⟨
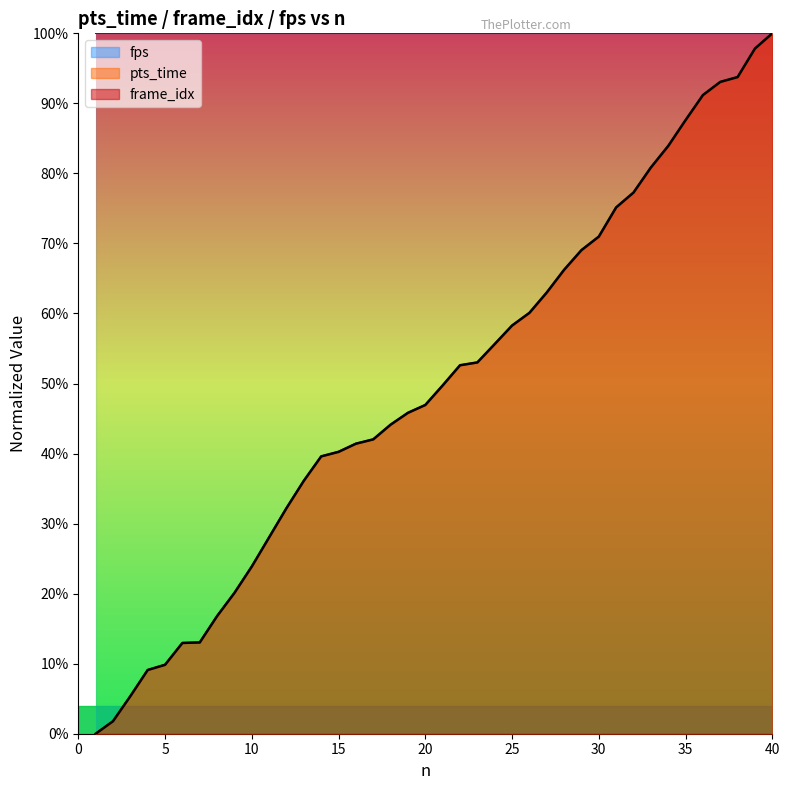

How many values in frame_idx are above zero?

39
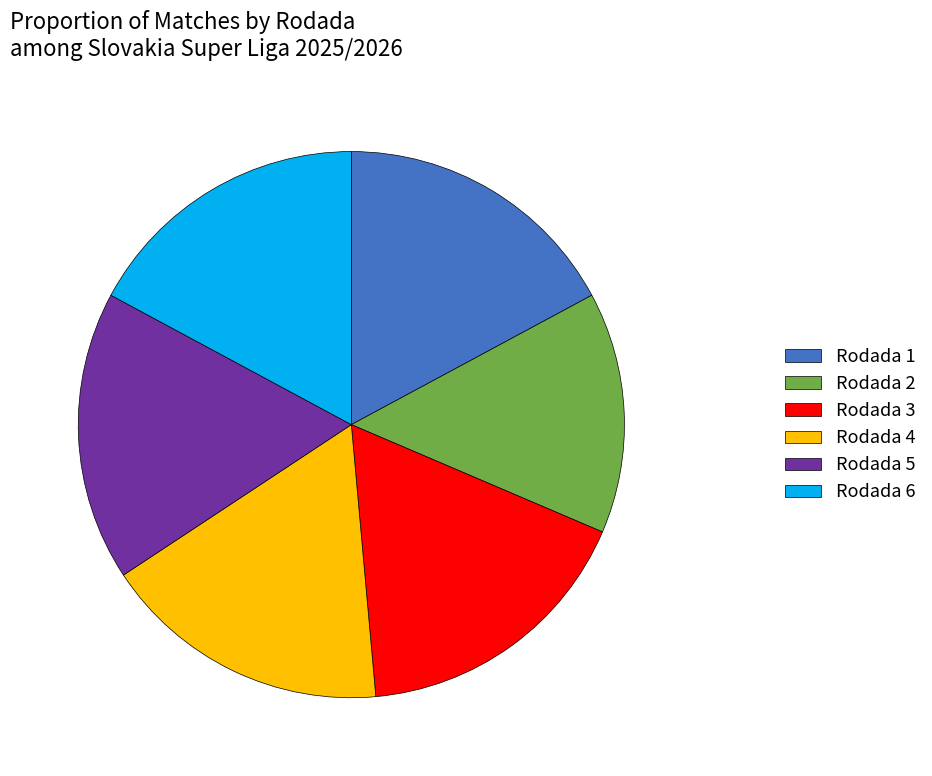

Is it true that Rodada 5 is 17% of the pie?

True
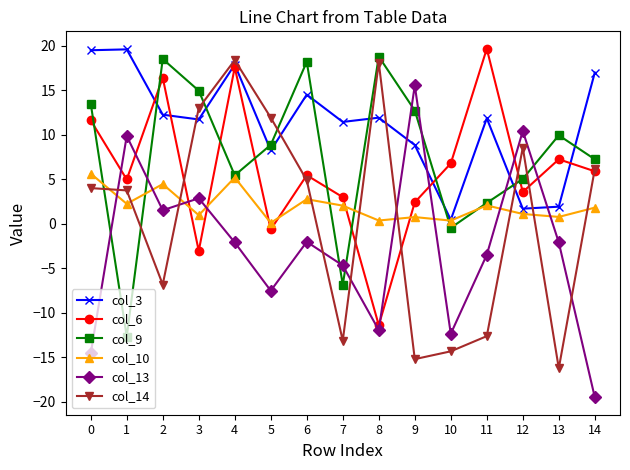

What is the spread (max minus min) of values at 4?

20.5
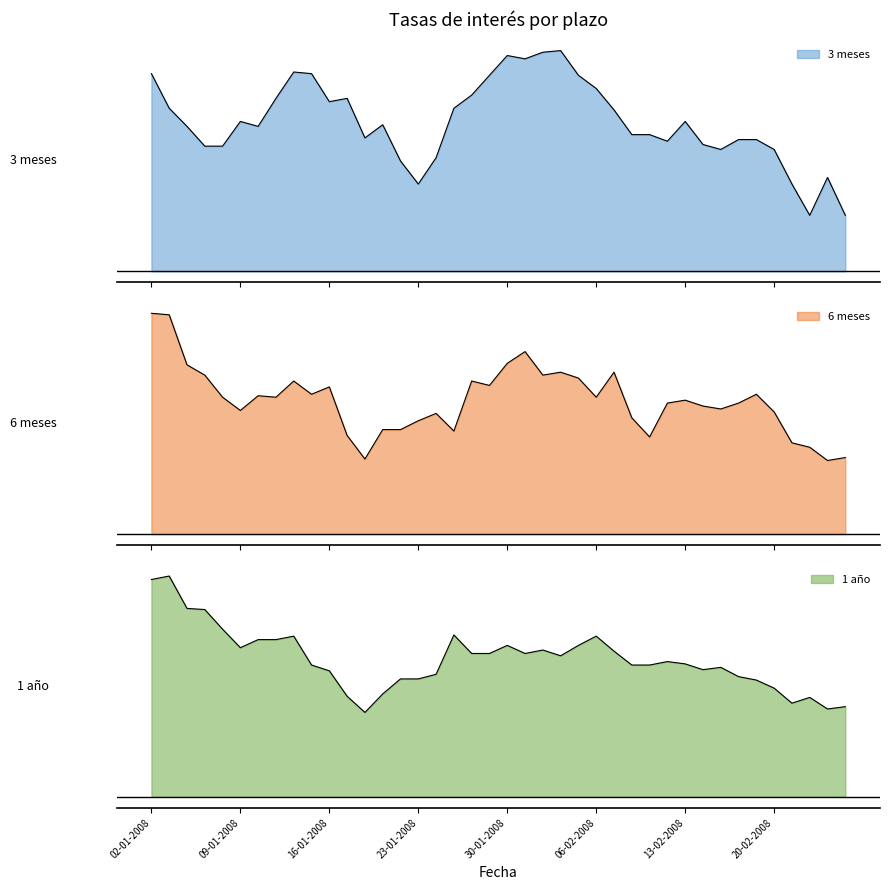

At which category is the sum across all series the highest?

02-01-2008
⟩
⟨
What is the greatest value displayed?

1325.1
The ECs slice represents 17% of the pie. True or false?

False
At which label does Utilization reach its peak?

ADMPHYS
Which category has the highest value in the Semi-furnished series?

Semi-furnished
⟩
⟨
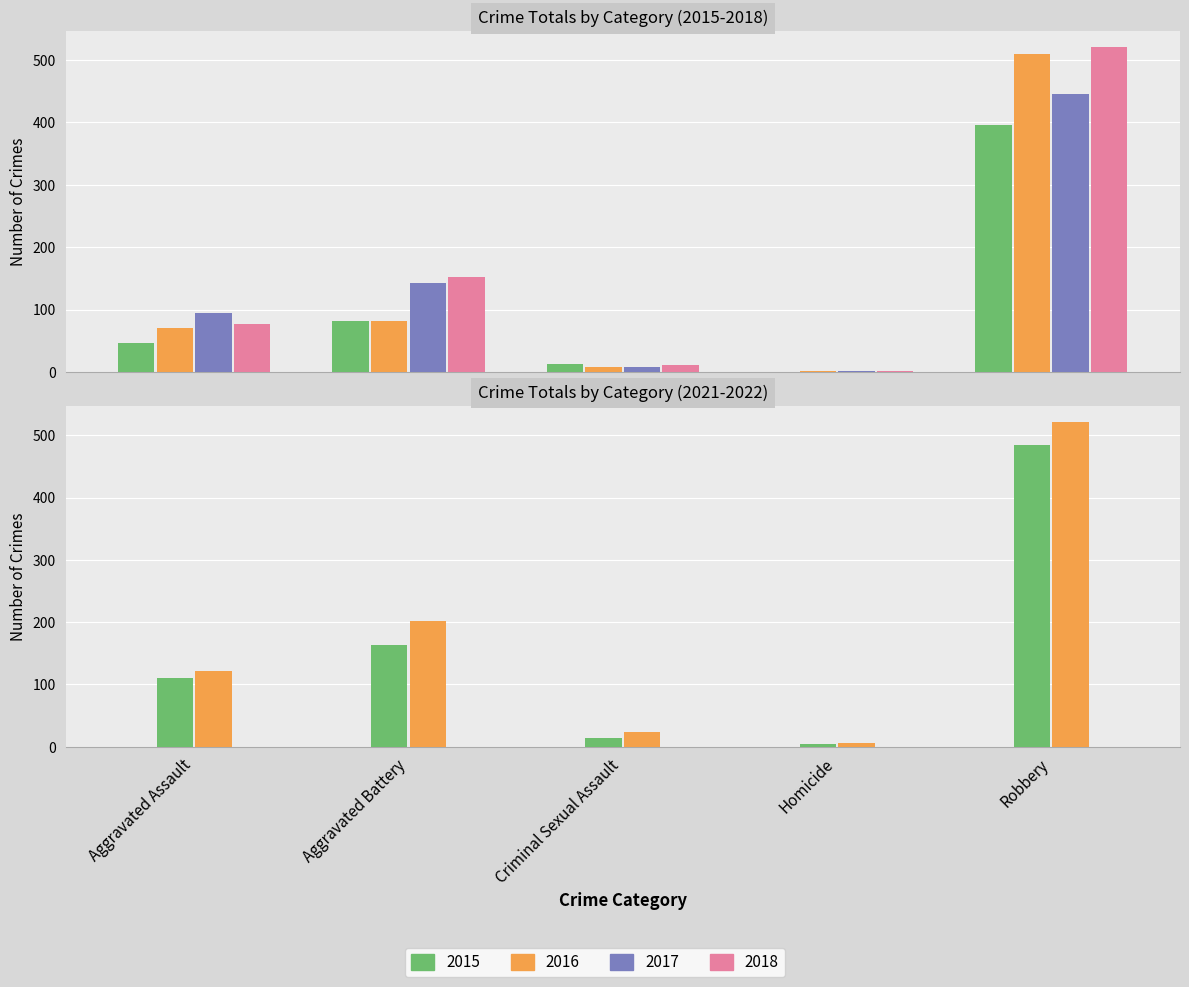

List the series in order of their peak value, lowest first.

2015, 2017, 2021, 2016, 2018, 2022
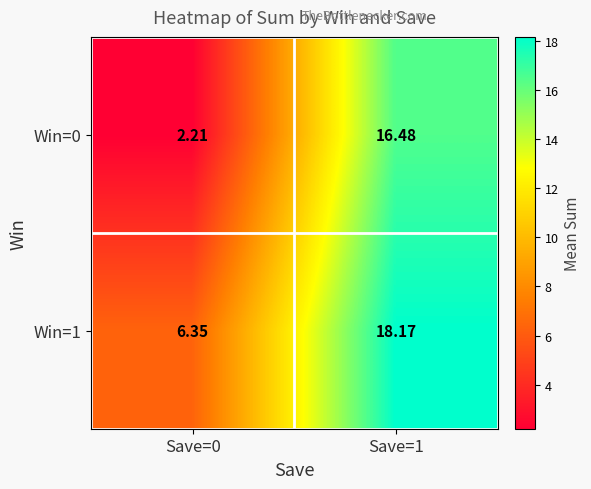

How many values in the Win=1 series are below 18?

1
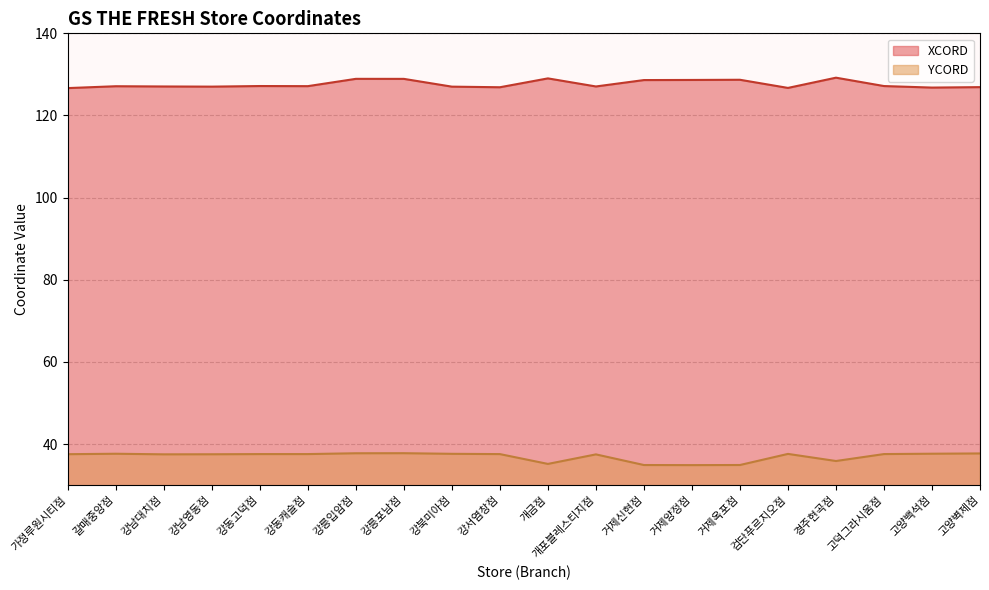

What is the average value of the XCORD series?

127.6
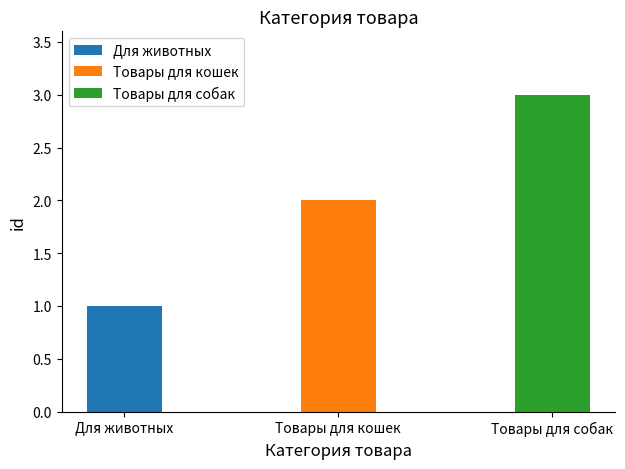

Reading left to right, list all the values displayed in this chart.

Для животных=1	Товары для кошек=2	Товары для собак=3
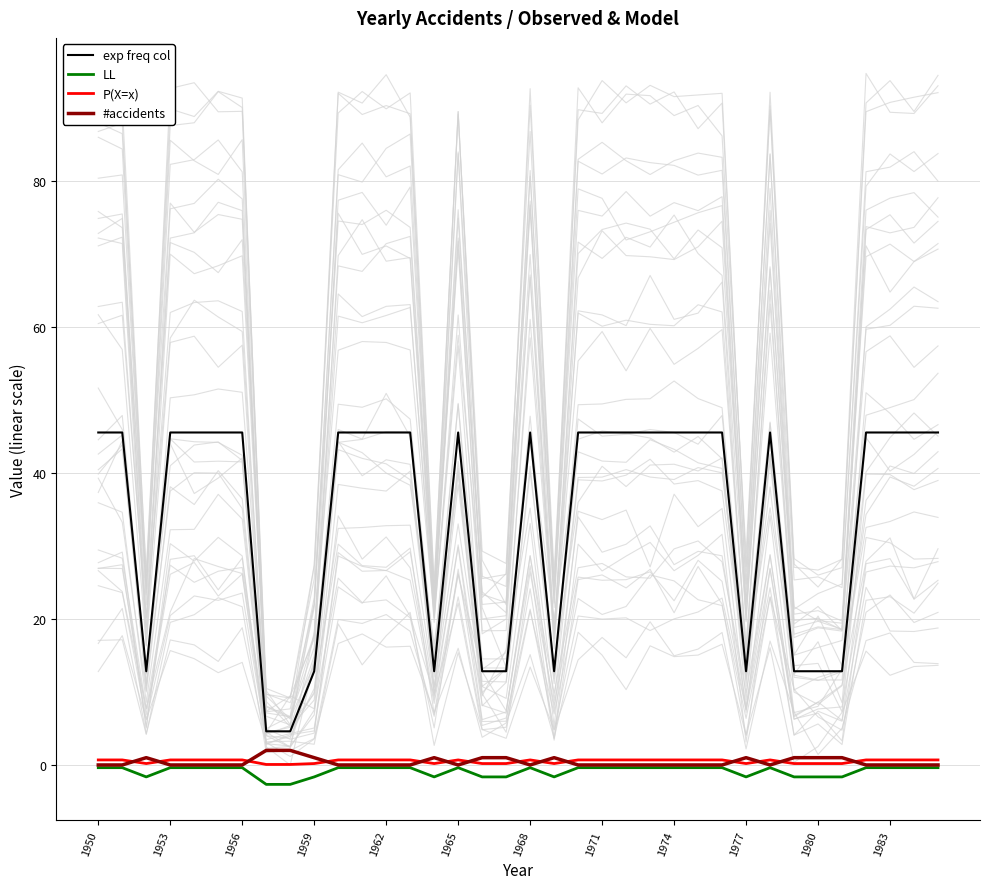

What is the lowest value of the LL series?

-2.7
⟩
Find every line in the rows above that contains the word "What" and copy each one out. Case counts, so match capitals and lowercase letters exactly.

What is the spread (max minus min) of values at 4?
What is the greatest value displayed?
What is the average value of the XCORD series?
What is the lowest value of the LL series?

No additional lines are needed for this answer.